Pada era globalisasi seperti saat ini hubungan yang dilakukan oleh manusia tidak lagi dibatasi oleh ruang dan waktu. Hal ini didukung oleh perkembangan teknologi yang sangat pesat, dimana tidak ada lagi batas pemisah yang menghalangi, baik pemisah secara geografis maupun politis. Meskipun demikian untuk mengukuhkan eksistensinya, pembatas yang memisahkan suatu negara dengan negara lain masih harus dipertahankan dan harus dihormati oleh semua pihak baik negara lain, organisasi internasional ataupun individu karena merupakan tempat dimana kedaulatan serta identitas suatu negara berada. Pembatasan ini merupakan penegasan dari wilayah yang dimiliki oleh suatu negara terhadap pihak-pihak lain.
Wilayah menjadi unsur yang vital/utama bagi berdirinya sebuah negara, hal ini berhubungan dengan integrasi yang dilakukan oleh negara demi mencapai persatuan yang kuat. Integrasi secara etimologis dapat didefinisikan sebagai proses pembentukan bagian-bagian/unit-unit menjadi satu kesatuan. Ada dua macam integrasi yang harus dipenuhi oleh sebuah negara yaitu intergrasi politik dan intergrasi wilayah dimana integrasi politik adalah persatuan dari seluruh lembaga politik yang berada dalam negara tersebut dalam menjalankan pemerintahan serta kehidupan berbangsa dan bernegara, sedangkan integrasi teritorial berkaitan dengan kedaulatan wilayah yang dimiliki oleh negara yang bersangkutan mencakup wilayah daratan, perairan dan udara. Dimana pada wilayah ini merupakan tempat bermukim dari penduduk serta berlangsungnya kegiatan administratif pemerintahan negara. “Wilayah merupakan aspek penting dalam pengakuan atas suatu negara secara de facto” dimana sebuah negara akan diakui eksistensinya apabila ia telah mempunyai sebuah wilayah yang secara definitif ditempati oleh bangsa yang bersangkutan sebagai berlangsungnya kegiatan pemerintahan negara tersebut.

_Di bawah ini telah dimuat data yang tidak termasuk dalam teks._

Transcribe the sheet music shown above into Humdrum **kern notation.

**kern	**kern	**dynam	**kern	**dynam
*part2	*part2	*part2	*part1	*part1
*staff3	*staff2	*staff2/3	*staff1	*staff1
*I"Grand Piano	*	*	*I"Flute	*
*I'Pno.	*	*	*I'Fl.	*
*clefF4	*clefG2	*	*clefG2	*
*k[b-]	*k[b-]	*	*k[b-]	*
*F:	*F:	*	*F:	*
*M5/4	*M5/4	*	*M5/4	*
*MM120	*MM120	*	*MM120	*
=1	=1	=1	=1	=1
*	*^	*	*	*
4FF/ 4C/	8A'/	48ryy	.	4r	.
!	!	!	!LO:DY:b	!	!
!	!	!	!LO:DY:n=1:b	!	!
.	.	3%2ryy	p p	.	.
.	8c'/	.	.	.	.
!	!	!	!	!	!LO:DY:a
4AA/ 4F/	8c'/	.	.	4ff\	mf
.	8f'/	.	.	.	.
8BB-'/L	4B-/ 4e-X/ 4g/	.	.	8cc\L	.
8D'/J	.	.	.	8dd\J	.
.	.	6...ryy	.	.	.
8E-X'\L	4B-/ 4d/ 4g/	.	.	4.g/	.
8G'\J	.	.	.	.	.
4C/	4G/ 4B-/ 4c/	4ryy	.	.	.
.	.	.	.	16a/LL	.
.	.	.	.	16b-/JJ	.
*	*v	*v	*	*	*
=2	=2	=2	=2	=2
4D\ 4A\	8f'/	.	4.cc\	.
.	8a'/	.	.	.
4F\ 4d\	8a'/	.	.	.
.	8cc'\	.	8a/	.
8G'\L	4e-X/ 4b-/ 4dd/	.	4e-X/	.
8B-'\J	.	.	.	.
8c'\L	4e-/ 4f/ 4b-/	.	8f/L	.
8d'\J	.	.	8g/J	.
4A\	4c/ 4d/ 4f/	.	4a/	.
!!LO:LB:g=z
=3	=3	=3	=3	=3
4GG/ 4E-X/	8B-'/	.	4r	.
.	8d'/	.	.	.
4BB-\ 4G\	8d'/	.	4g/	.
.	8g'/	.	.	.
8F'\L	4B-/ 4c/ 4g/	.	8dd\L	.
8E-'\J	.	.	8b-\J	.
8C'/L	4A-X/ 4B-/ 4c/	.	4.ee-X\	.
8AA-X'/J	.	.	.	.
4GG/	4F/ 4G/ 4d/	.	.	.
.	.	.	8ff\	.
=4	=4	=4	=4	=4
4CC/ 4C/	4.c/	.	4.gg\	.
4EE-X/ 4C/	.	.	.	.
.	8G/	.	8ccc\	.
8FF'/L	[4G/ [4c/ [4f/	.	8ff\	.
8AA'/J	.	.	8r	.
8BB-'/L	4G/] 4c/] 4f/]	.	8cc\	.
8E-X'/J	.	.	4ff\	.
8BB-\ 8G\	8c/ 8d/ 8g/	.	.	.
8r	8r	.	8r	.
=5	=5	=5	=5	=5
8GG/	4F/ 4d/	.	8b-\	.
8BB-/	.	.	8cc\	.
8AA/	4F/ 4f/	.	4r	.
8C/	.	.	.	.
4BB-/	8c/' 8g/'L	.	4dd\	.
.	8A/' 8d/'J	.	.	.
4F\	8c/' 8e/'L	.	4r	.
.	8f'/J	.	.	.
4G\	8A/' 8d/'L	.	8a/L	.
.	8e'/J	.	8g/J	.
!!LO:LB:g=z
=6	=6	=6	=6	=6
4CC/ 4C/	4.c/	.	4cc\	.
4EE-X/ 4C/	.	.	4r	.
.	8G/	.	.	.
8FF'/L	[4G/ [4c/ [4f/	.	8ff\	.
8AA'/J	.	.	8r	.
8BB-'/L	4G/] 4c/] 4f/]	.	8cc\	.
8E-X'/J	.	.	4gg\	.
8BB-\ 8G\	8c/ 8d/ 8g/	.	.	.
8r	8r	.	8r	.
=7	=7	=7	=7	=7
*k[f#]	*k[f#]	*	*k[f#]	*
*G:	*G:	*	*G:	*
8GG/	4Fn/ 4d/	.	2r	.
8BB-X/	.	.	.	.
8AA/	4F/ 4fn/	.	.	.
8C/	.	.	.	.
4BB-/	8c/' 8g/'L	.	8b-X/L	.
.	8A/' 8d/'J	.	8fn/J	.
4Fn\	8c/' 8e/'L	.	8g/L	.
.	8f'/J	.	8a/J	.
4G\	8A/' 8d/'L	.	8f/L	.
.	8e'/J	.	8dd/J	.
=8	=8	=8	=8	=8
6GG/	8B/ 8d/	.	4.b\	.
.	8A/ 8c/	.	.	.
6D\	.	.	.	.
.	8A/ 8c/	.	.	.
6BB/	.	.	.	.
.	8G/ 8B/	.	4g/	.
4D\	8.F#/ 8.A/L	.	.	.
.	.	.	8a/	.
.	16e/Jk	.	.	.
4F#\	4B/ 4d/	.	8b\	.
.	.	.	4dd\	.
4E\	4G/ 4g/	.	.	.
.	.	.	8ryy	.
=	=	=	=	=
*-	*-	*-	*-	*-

Dengan berakhirnya perang dingin telah membuka era dalam pemahaman tentang keamanan. Definisi keamanan pasca-perang dingin tidak lagi bertumpu pada konflik ideologis antara blok barat dan blok timur. Konsep keamanan di perluas tidak hanya pada militeristik, tetapi telah berkembang berbagai aspek seperti: pemberantasan kejahatan internasional, perdagangan barang terlarang, dan berbagai masalah kejahatan lainnya. Kemudian, Pasca-perang dingin konsep keamanan tidak lagi diartikan secara sempit sebagai hubungan konflik atau kerjasama antar Negara , tetapi juga terpusat pada keamanan untuk masyarakat . Ini artinya soal-soal yang dulu dipandang sebagai urusan internal suatu Negara semakin memerlukan kerjasama dengan Negara lain dalam cara mengatasinya.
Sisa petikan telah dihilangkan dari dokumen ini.